Well, the above definition of (set-theoretical) universal covering is really essential, but at the same time very difficult to use! What's the point of the bijection $b$  if I'm not able to compute the fibers of the surjection $\mathbf{p}$ ?
It would be much better if $\tilde{\mathbb{X}}_x$ was a nice topological space an $\mathbf{p}$ was a nice continous map, whom we have some geometric intuition about.

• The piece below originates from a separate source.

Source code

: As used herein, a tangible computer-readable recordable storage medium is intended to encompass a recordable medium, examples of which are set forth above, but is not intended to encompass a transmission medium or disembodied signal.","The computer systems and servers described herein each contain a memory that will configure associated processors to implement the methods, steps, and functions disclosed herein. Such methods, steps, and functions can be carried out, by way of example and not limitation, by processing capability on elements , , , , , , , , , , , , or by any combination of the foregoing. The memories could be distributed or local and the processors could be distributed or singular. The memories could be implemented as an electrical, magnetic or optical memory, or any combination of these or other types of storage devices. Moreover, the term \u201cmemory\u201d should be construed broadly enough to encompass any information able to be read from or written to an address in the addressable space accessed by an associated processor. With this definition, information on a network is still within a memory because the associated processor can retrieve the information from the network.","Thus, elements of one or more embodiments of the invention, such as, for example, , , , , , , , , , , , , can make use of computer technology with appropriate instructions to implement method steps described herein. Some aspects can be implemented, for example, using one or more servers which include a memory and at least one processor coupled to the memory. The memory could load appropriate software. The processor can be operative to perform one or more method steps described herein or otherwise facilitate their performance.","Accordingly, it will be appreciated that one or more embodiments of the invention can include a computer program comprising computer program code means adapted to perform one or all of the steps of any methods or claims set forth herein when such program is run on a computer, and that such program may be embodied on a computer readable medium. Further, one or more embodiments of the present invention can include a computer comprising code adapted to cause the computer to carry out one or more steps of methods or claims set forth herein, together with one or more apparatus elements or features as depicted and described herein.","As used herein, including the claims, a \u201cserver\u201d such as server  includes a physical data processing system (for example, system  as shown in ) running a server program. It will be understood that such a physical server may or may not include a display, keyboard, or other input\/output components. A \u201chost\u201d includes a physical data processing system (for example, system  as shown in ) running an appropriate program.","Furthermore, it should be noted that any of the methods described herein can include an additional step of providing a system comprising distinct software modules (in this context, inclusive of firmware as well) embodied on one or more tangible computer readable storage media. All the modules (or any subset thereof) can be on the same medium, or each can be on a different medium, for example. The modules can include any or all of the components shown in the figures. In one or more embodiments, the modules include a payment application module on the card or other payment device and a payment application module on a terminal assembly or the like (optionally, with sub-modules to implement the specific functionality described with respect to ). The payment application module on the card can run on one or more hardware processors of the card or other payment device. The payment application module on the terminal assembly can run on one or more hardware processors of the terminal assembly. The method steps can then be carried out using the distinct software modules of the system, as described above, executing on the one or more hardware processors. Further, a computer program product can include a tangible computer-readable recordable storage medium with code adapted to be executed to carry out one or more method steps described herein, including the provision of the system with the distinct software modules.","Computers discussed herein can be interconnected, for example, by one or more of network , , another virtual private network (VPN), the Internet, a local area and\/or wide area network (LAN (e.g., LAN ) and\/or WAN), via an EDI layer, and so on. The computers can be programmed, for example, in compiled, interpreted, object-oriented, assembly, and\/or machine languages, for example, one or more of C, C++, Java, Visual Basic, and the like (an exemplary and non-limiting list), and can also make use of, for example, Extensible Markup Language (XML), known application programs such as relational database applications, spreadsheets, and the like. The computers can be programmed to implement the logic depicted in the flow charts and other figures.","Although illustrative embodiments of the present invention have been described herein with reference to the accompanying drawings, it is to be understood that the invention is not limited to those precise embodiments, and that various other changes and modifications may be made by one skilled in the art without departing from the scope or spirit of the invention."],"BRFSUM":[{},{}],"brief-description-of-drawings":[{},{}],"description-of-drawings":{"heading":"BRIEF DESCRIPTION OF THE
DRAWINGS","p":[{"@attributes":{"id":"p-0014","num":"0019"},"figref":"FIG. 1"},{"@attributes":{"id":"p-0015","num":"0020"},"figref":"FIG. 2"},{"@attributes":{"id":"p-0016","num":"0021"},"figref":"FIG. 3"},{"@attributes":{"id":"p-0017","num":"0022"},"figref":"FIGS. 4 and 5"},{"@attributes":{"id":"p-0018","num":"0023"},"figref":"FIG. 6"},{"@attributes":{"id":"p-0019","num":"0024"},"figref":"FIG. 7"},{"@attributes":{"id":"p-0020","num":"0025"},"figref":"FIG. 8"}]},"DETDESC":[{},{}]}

The following theorem helps us:

If $X$ is regular enough (i.e. is path-connected, locally path-connected and semilocally simply connected), there exists a topology on $\widetilde{\mathbb{X}}_x$ such that the surjection $\mathbf{p}:\widetilde{\mathbb{X}}_x\to X$ is an universal cover (in the topological sense that you already know).

(In the next part, we'll assume that the regularity hyphotesis are satisfied so the set theoretic universal cover gets promoted to (topological) universal cover).
Moreover, if $p:\tilde{X}\to X$ is an universal covering, for the uniqueness of the universal covering there exist a homeomorphism $\Phi: \tilde{X}\to  \widetilde{\mathbb{X}}_x $ such that $p=\mathbf{p}\circ \Phi$. So, every universal covering space is homeomorphic to $\widetilde{\mathbb{X}}_x$. Moreover since $p=\mathbf{p}\circ \Phi$ the action of the fundamental group on $\widetilde{\mathbb{X}}_x$ induces naturally and action on $\tilde{X}$, whom orbits are the fibers of $p$:
$$\alpha': \tilde{X}\times \pi_1(X,x)\to \tilde{X}, \ \ \ \ (\tilde{x},[f])\mapsto \Phi^{-1}(\mathbf{\alpha}(\Phi(\tilde{x}),[f]))$$
So all the discussion made above is automatically valid for any universal covering space (in the topological sense). This means that we can substitute the super essential and intuitive (but difficult to visualize geometrically) space $\tilde{\mathbb{X}}_x$ with a simply connected space that covers  $X$ (that hopefully will be much nicer to study).